The recent development and FDA approval of a number of new drugs heralded a new era of prostate cancer therapy. However, metastatic prostate cancer remains a fatal disease. Thus, there is a critical need to identify prostate cancers that will progress to metastatic and develop effective therapies to treat them early to stop disease progression. The proposed study addresses these critical areas of need. In our preliminary studies, via an unbiased analysis of close to 400 clinical samples and subsequent experimental validation, we identified loss of the FAM3B (family with sequence similarity 3B) gene as a potential driver of metastatic progression of prostate cancer. We further found that FAM3B loss leads to diminished oxidative phosphorylation and enhanced aerobic glycolysis, which is a known mechanism of prostate cancer progression. Building on these novel findings, we hypothesize that loss of FAM3B drives prostate cancer progression to an advanced stage and that this is mediated, at least in part, by suppressing oxidative phosphorylation and promoting aerobic glycolysis. This hypothesis will be tested by two specific aims that employ clinically relevant model systems and clinical datasets. Aim 1 will dissect the mechanism by which FAM3B loss modulates glucose metabolism in driving disease progression. Aim 2 will establish FAM3B loss as a driver of prostate cancer progression. By interrogating the FAM3B-glucose-metabolism axis from a mechanistic and functional perspective, the proposed study will reveal a new and important mechanism driving prostate cancer progression, provide a new marker to better identify those patients, including the Veterans, with aggressive disease so that they can be treated early and effectively. Moreover, understanding the precise mechanisms by which FAM3B loss impacts glucose metabolism and drives disease progression will aid in future design of inhibitors that specifically target FAM3B-low prostate cancer. Overall, the application addresses an area that is highly relevant to the prostate cancer field, from both biological and translational perspectives.

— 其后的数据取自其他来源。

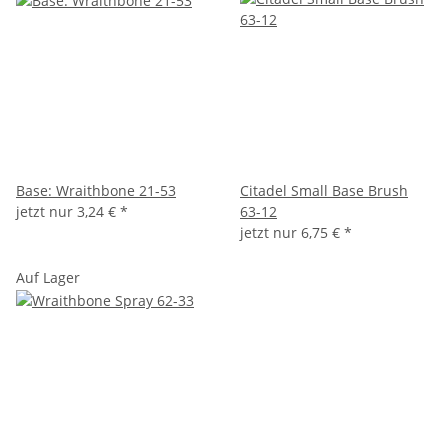
Base: Wraithbone 21-53
Citadel Small Base Brush
jetzt nur
3,24 €
*
63-12
jetzt nur
6,75 €
*
Auf Lager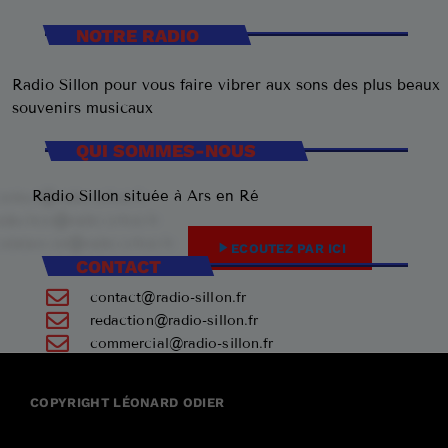
NOTRE RADIO
Radio Sillon pour vous faire vibrer aux sons des plus beaux
souvenirs musicaux
QUI SOMMES-NOUS
Radio Sillon située à Ars en Ré
play_arrow
ECOUTEZ PAR ICI
CONTACT
contact@radio-sillon.fr
redaction@radio-sillon.fr
commercial@radio-sillon.fr
+33 7 45 23 74 84
COPYRIGHT LÉONARD ODIER
17590 Ars en Ré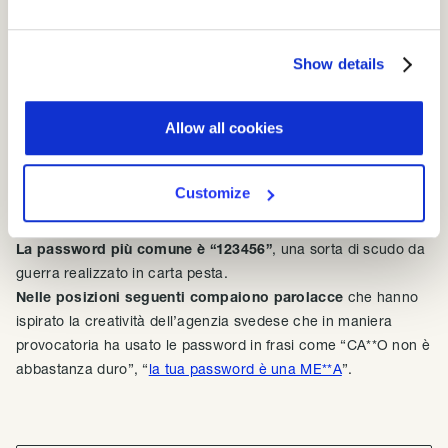
deboli
In Svezia avranno sicuramente letto con interesse il report di
Show details
Safety Detector prima di ideare una geniale campagna
pubblicitaria
out of home
con lo scopo di
sensibilizzare
sull’uso di password di difficile hackeraggio.
Allow all cookies
L’agenzia svedese Akestam Holst per conto della società di
cyber security SSF
ha realizzato dei cartelloni pubblicitari con
Customize
l’
elenco delle password più comuni utilizzate in Svezia.
La password più comune è “123456”
, una sorta di scudo da
guerra realizzato in carta pesta.
Nelle posizioni seguenti compaiono parolacce
che hanno
ispirato la creatività dell’agenzia svedese che in maniera
provocatoria ha usato le password in frasi come “CA**O non è
abbastanza duro”, “
la tua password è una ME**A
”.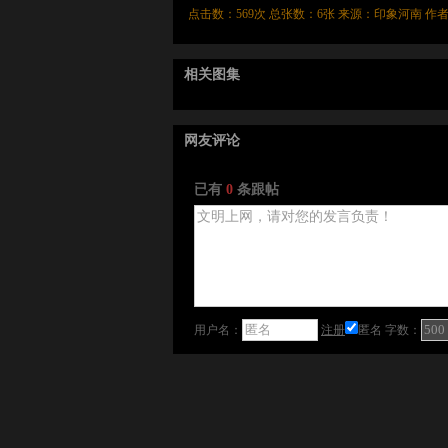
点击数：
569次 总张数：6张 来源：印象河南 作者
相关图集
网友评论
已有
0
条跟帖
用户名：
注册
匿名
字数：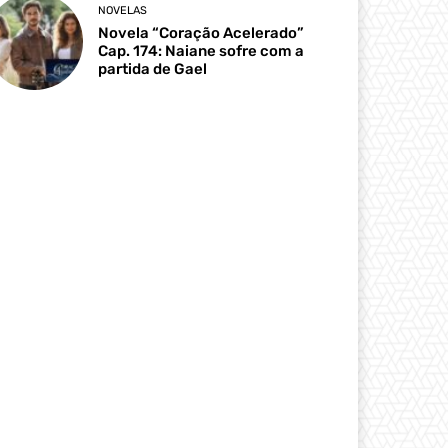
NOVELAS
Novela “Coração Acelerado”
Cap. 174: Naiane sofre com a
partida de Gael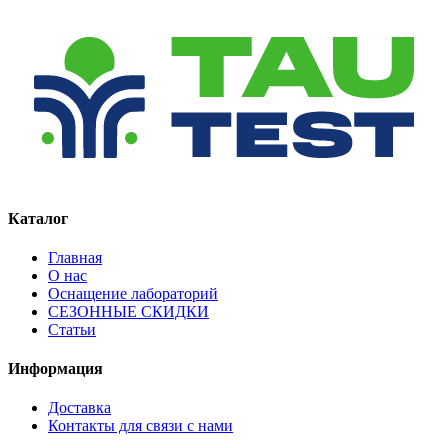
Каталог
Главная
О нас
Оснащение лабораторий
СЕЗОННЫЕ СКИДКИ
Статьи
Информация
Доставка
Контакты для связи с нами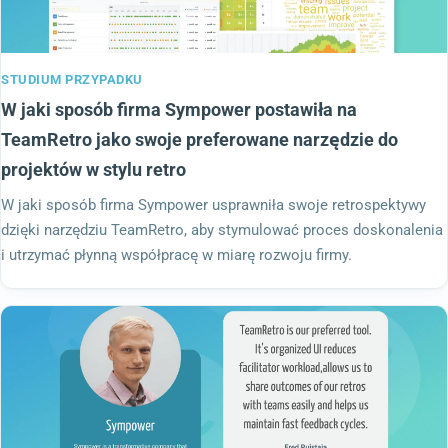
STUDIUM PRZYPADKU
W jaki sposób firma Sympower postawiła na
TeamRetro jako swoje preferowane narzędzie do
projektów w stylu retro
W jaki sposób firma Sympower usprawniła swoje retrospektywy
dzięki narzędziu TeamRetro, aby stymulować proces doskonalenia
i utrzymać płynną współpracę w miarę rozwoju firmy.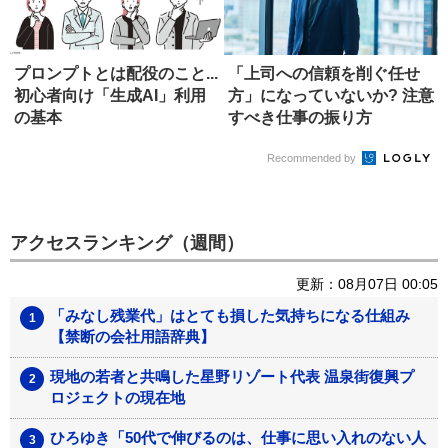
プロンプトとは配役のこと...
「上司への信頼を削ぐ任せ
初心者向け「生成AI」利用
方」になっていないか? 注意
の基本
すべき仕事の振り方
Recommended by
アクセスランキング（週間）
更新：08月07日 00:05
「みなし残業代」はとても損した気持ちになる仕組み
【禁断の会社用語辞典】
現地の若者と共鳴した星野リゾート代表 温泉街復興プ
ロジェクトの現在地
ひろゆき「50代で伸びるのは、仕事に思い入れのない人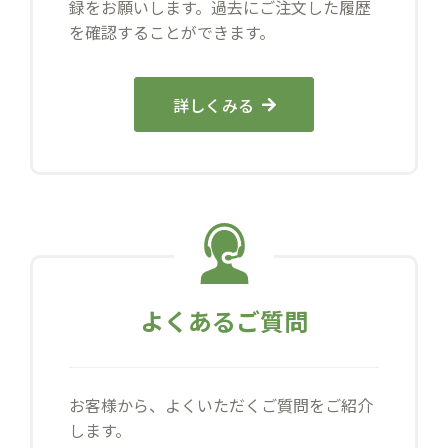
録をお願いします。過去にご注文した履歴
を確認することができます。
詳しくみる
よくあるご質問
お客様から、よくいただくご質問をご紹介
します。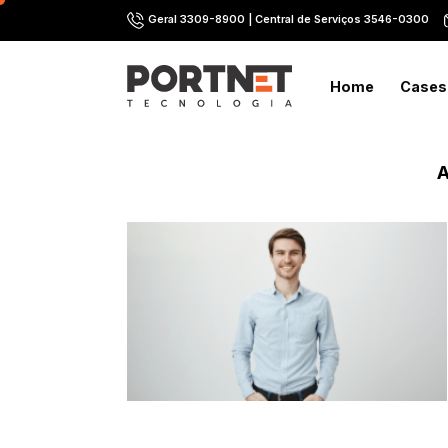
Skip
Geral 3309-8900 | Central de Serviços 3546-0300
to
content
Home
Cases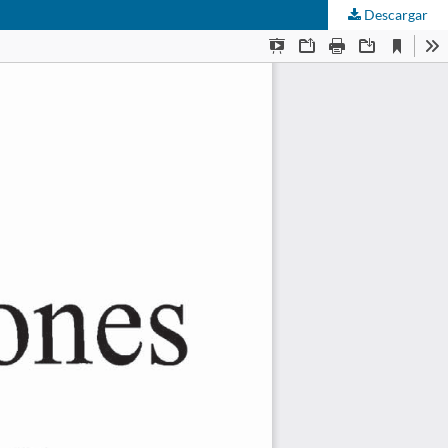
Descargar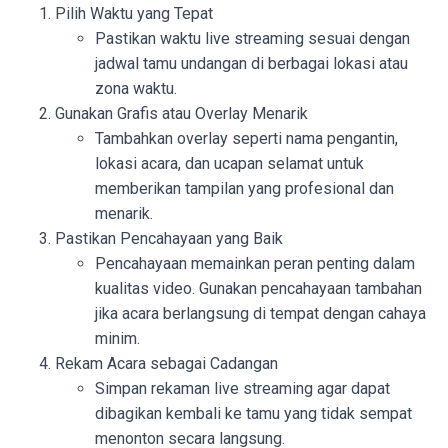
Pilih Waktu yang Tepat
Pastikan waktu live streaming sesuai dengan
jadwal tamu undangan di berbagai lokasi atau
zona waktu.
Gunakan Grafis atau Overlay Menarik
Tambahkan overlay seperti nama pengantin,
lokasi acara, dan ucapan selamat untuk
memberikan tampilan yang profesional dan
menarik.
Pastikan Pencahayaan yang Baik
Pencahayaan memainkan peran penting dalam
kualitas video. Gunakan pencahayaan tambahan
jika acara berlangsung di tempat dengan cahaya
minim.
Rekam Acara sebagai Cadangan
Simpan rekaman live streaming agar dapat
dibagikan kembali ke tamu yang tidak sempat
menonton secara langsung.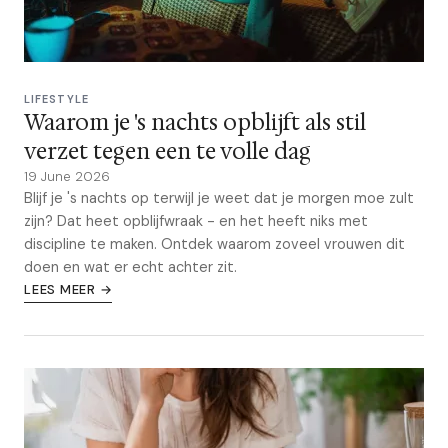
LIFESTYLE
Waarom je 's nachts opblijft als stil
verzet tegen een te volle dag
19 June 2026
Blijf je 's nachts op terwijl je weet dat je morgen moe zult
zijn? Dat heet opblijfwraak - en het heeft niks met
discipline te maken. Ontdek waarom zoveel vrouwen dit
doen en wat er echt achter zit.
LEES MEER →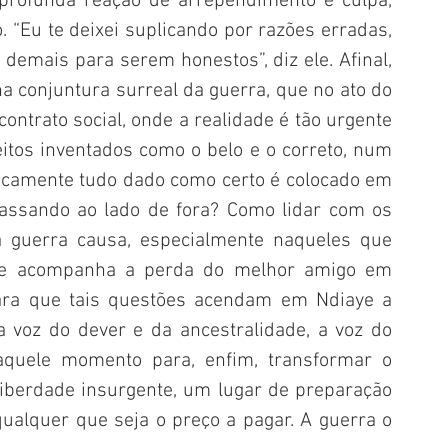
profunda reação de arrependimento e culpa, 
. “Eu te deixei suplicando por razões erradas, 
emais para serem honestos”, diz ele. Afinal, 
a conjuntura surreal da guerra, que no ato do 
ontrato social, onde a realidade é tão urgente 
tos inventados como o belo e o correto, num 
icamente tudo dado como certo é colocado em 
passando ao lado de fora? Como lidar com os 
a guerra causa, especialmente naqueles que 
que acompanha a perda do melhor amigo em 
ara que tais questões acendam em Ndiaye a 
 voz do dever e da ancestralidade, a voz do 
aquele momento para, enfim, transformar o 
berdade insurgente, um lugar de preparação 
alquer que seja o preço a pagar. A guerra o 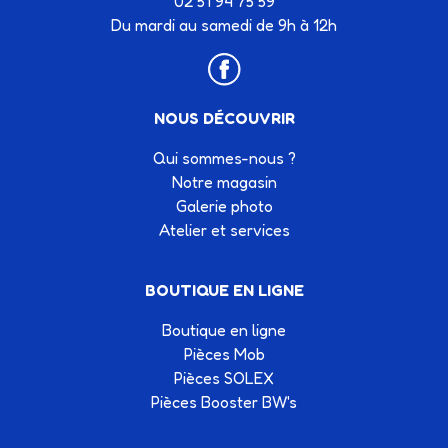
02 51 94 75 59
Du mardi au samedi de 9h à 12h
NOUS DÉCOUVRIR
Qui sommes-nous ?
Notre magasin
Galerie photo
Atelier et services
BOUTIQUE EN LIGNE
Boutique en ligne
Pièces Mob
Pièces SOLEX
Pièces Booster BW's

近期多项新药的研发和FDA批准预示着前列腺癌新时代的到来 治疗。然而，转移性前列腺癌仍然是一种致命的疾病。因此，迫切需要确定 将进展为转移性的前列腺癌，并开发有效的疗法来及早治疗以阻止它们 疾病进展。拟议的研究解决了这些关键的需求领域。在我们的初步研究中，通过 通过对近 400 个临床样本的公正分析和随后的实验验证，我们发现 FAM3B（序列相似性 3B 家族）基因的缺失是肿瘤转移进展的潜在驱动因素 前列腺癌。我们进一步发现 FAM3B 缺失会导致氧化磷酸化减弱， 有氧糖酵解增强，这是前列腺癌进展的已知机制。 基于这些新发现，我们假设 FAM3B 的缺失会导致前列腺癌进展为 晚期阶段，这至少部分是通过抑制氧化磷酸化和 促进有氧糖酵解。这一假设将通过两个具体目标进行检验，这些目标采用临床相关的方法 模型系统和临床数据集。目标 1 将剖析 FAM3B 损失调节的机制 葡萄糖代谢驱动疾病进展。目标 2 将确立 FAM3B 缺失作为前列腺的驱动因素 癌症进展。 通过从机制和功能角度探讨 FAM3B 葡萄糖代谢轴， 拟议的研究将揭示驱动前列腺癌进展的新的重要机制，提供新的方法 标记物，以更好地识别那些患有侵袭性疾病的患者，包括退伍军人，以便他们能够 及早有效治疗。此外，了解 FAM3B 损失影响的精确机制 葡萄糖代谢并驱动疾病进展将有助于未来设计专门针对的抑制剂 FAM3B-低前列腺癌。总体而言，该应用程序涉及与前列腺高度相关的领域 从生物学和转化的角度来看，癌症领域。